Come da pronostico, il Mister saluta la squadra dopo il ko dell’Olimpico; il futuro arriva dalla Spagna?
di Domenico Ascione
“Il mio ciclo a Napoli è concluso, cambierò aria oppure starò fermo. Sono stati quattro anni stupendi, ringrazio i ragazzi e tutti quelli che mi sono stati vicino. Ho aspettato la fine del campionato anche per rispondere a quelli che dicevano che non avevo avuto rispetto. Se lo avessi detto dopo Bologna i ragazzi ne avrebbero risentito”.
Così parlò Walter Mazzarri nella sua ultima intervista da allenatore degli azzurri. Il capitano di mille battaglie abbandona la nave proprio sul più bello. Questione di stimoli, dice lui, ma forse sotto sotto c’è qualcosa d’altro. Diciamocela tutta, in questi quattro anni il Napoli si è superato; nessuno poteva attendersi una crescita del genere con un bilancio sempre in ordine, nessuno avrebbe scommesso mai un centesimo sul piazzamento diretto in Champions. Alla vigilia della stagione le gerarchie erano ben diverse: Juventus, Inter, Milan e Roma venivano indicate da esperti e addetti ai lavori come le assolute favorite per la conquista del titolo. E invece il campo, l’unico arbitro vero, ha detto che il Napoli di Mazzarri è la seconda forza del campionato, a una manciata di punti dall’imbattibile Juventus. E allora, Mister, perché fermarsi proprio adesso?

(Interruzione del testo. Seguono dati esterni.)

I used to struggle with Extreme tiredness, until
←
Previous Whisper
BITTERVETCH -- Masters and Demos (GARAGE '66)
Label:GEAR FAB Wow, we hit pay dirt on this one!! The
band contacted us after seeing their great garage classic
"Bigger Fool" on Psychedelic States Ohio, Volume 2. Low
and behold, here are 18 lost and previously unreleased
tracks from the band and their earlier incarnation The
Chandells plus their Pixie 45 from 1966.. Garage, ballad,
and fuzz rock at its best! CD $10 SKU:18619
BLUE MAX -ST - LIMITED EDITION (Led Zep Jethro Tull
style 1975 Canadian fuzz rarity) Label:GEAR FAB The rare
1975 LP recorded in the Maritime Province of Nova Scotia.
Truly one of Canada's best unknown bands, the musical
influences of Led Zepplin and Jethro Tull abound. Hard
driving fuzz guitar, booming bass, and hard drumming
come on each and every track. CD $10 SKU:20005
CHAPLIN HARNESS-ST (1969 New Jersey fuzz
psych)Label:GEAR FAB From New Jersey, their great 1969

«Ho concluso il mio ciclo. Sono stati quattro anni stupendi. Ringrazio i giocatori e tutti i tifosi, da sempre al mio fianco. È una scelta che balenava nella mia testa da alcuni giorni. Ringrazio il presidente De Laurentiis e Bigon per aver cercato di convincermi fino a oggi a restare. È stata una stagione eccezionale: ho dato tutto me stesso; ma è arrivato il momento di un altro step. E’ una questione di stimoli».
Già, un altro step: la Roma, l’Inter, anzhi, chissà, il Milan. Come se questo non fosse il posto giusto per vincere, come se in fondo in fondo siamo belli, siamo bravi, ma poi stringi stringi restiamo sempre il Napoli, una piccola che si crede grande perché ha avuto il più grande. Oppure la verità è che il limone più di tanto non si può spremere, al di là della rosa, dei facili alibi o dell’ambiente. Ora che la tavola sembrava apparecchiata per il piatto forte, il cuoco sciacqua i ferri e dice sayonara alla combriccola. Nel tennis lo chiamano “braccino”, una patologia diffusa e irrimediabile. In questi casi c’è poco da fare; salutare e ringraziare il paziente e poi rivolgersi ad uno specialista abile, vaccinato ed arruolabile: magari spagnolo, di nome Rafael e con un palmarès nella saccoccia da fare invidia a Federer.